How do you get the most bang for your buck with a startup marketing budget? Branding and packaging pros Interact On Shelf suggest focusing on these three areas to maximize your potential for success.

January 28, 2014

2 Min Read
Packaging's influence on your company's early-stage success

For startup brands preparing to launch into retail, deciding where to invest your precious and few marketing dollars can be a tough, high-pressure call.

Beyond investing in the building blocks you need to produce and ship your products, where can you make the biggest impact on your sales with the cash you have left? Consider investing in these three areas with your early marketing dollars:

Custom websites 

Do brands even need one nowadays? For the few retailers or customers who expect brands to have websites and seek out "more information," a Facebook page will typically suffice. Don’t overestimate the value of an expensive website at this stage of the game, but also avoid designing one yourself on the cheap—a poorly designed site can send a worse message than no site at all.

Demos

Entrepreneurs love the idea of connecting with shoppers one-on-one, sharing their passion and putting products in the hands and mouths of potential consumers to encourage a trial purchase.
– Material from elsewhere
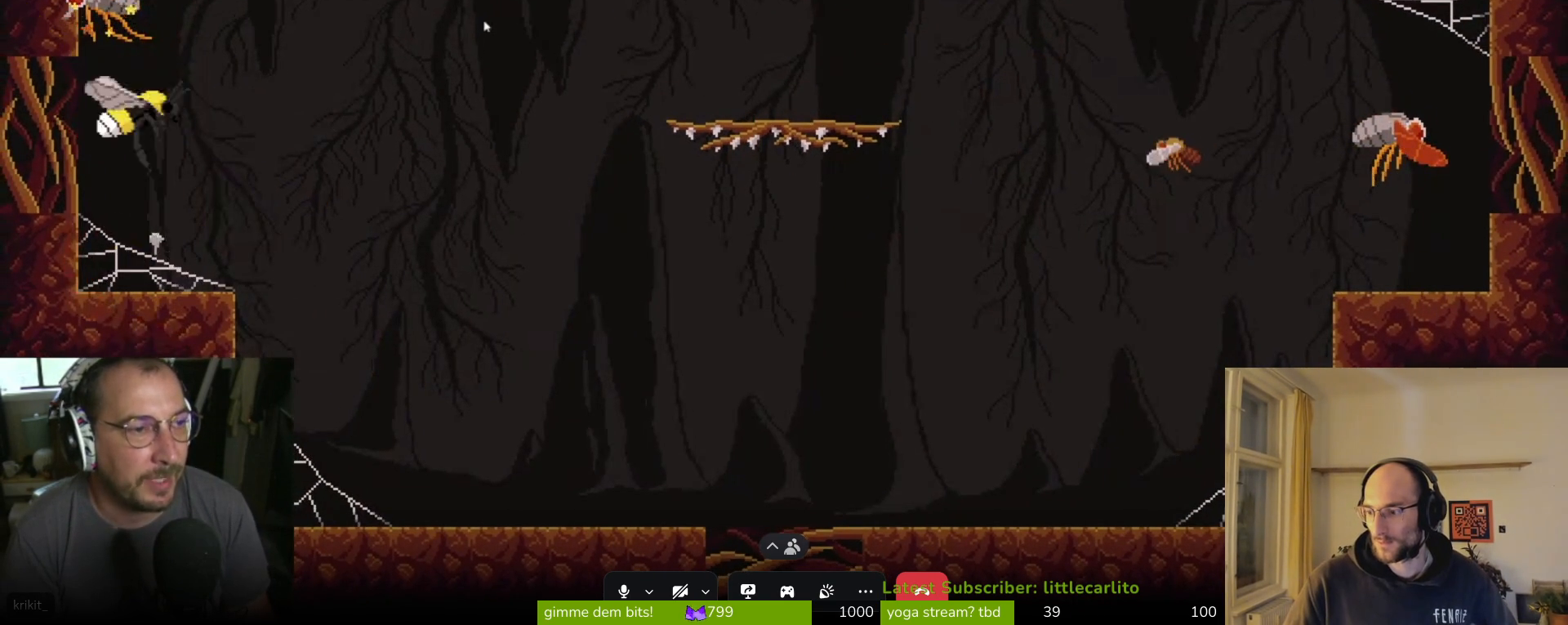
{"buttons": [], "left_stick": "up", "right_stick": "center", "events": [[100, "CIRCLE", "down"], [300, "CIRCLE", "up"]]}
Demos are a great idea; they’re a more direct influence on purchases than media, but like paid media, they’re not sustainable. They’re expensive and taxing to execute, and they yield results slowly (one store at a time).

Packaging

For small companies especially, packaging will have the most influence on your viability out of the gate. If shoppers buy, you stay on shelf and build your business.  If shoppers don’t buy, you’re off shelf almost as soon as you were allowed on. 

Unlike other marketing options, packaging is present at every potential buying situation, every second of every day.

If executed wonderfully, packaging can be a game changer; it can convert shoppers and steal share from larger competitors, building a customer base simply by winning at shelf.

But too often, startups risk their enterprise by hiring the least expensive option to design their package. Packaging should be designed to account for the competitive set as well as the biases and expectations shoppers use when they shop the category. Yet, these perspectives rarely come from design generalists; instead, they come from package design specialists who study the art and science of packaging and how design, messaging, hierarchy and tone all play a role in building trust, connection and sales.

With so much riding on packaging’s ability to generate sales, startups would be wise to invest whatever it takes to ensure that their most valuable asset is in the right hands before going to market.